___ THE DATA

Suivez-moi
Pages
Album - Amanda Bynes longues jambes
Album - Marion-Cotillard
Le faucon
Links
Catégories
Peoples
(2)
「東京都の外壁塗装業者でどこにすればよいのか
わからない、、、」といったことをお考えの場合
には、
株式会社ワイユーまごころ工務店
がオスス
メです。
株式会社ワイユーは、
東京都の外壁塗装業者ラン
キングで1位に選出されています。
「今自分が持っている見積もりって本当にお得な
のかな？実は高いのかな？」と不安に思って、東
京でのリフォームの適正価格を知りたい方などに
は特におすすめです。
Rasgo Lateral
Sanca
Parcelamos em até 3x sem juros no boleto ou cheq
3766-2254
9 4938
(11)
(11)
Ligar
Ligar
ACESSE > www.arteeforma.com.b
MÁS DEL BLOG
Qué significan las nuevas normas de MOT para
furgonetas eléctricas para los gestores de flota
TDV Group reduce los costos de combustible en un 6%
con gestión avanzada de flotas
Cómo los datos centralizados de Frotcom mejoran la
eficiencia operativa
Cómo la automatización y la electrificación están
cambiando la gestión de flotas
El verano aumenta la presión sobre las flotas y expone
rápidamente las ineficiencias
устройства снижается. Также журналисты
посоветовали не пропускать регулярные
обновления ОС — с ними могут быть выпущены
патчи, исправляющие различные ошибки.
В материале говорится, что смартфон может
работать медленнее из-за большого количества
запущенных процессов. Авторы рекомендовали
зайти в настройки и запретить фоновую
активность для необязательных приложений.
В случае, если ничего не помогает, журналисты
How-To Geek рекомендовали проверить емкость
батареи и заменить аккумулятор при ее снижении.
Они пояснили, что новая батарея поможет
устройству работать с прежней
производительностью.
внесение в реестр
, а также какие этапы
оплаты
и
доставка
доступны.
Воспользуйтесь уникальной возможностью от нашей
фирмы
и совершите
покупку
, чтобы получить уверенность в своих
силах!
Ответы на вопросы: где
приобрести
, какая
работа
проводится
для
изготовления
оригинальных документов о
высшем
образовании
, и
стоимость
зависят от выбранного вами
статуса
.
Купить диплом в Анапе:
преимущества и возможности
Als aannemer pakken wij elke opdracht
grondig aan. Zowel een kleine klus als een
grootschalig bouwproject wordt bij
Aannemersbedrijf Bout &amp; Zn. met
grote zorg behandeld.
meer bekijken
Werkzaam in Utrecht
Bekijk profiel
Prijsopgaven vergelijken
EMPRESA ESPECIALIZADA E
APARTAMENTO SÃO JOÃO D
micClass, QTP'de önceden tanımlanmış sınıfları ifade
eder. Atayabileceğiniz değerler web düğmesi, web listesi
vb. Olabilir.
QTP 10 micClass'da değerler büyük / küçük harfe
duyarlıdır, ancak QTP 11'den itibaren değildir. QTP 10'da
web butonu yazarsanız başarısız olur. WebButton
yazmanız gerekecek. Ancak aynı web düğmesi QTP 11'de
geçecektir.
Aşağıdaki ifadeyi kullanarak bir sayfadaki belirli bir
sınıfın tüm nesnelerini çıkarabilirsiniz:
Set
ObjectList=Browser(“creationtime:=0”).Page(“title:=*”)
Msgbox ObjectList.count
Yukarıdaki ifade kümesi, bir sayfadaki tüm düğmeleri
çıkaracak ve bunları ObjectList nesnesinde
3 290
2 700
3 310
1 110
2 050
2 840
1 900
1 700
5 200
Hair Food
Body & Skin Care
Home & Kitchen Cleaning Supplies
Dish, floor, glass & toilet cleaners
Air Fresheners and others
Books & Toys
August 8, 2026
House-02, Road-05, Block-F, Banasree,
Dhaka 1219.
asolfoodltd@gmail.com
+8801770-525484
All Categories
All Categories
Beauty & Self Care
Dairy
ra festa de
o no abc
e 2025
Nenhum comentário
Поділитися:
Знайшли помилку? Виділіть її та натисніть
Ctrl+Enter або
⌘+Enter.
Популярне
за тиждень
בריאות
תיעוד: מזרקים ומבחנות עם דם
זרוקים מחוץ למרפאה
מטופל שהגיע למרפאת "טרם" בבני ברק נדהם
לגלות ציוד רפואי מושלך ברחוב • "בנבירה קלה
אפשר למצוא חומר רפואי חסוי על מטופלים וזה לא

______

● DESCRIPTION OF THE TASK
From the listing above, repeat exactly the lines starting at the line that includes "con gestión avanzada de flotas" and ending at the line that includes "Они пояснили, что новая батарея поможет", with nothing outside that span.

● EXERCISE RESPONSE
con gestión avanzada de flotas
Cómo los datos centralizados de Frotcom mejoran la
eficiencia operativa
Cómo la automatización y la electrificación están
cambiando la gestión de flotas
El verano aumenta la presión sobre las flotas y expone
rápidamente las ineficiencias
устройства снижается. Также журналисты
посоветовали не пропускать регулярные
обновления ОС — с ними могут быть выпущены
патчи, исправляющие различные ошибки.
В материале говорится, что смартфон может
работать медленнее из-за большого количества
запущенных процессов. Авторы рекомендовали
зайти в настройки и запретить фоновую
активность для необязательных приложений.
В случае, если ничего не помогает, журналисты
How-To Geek рекомендовали проверить емкость
батареи и заменить аккумулятор при ее снижении.
Они пояснили, что новая батарея поможет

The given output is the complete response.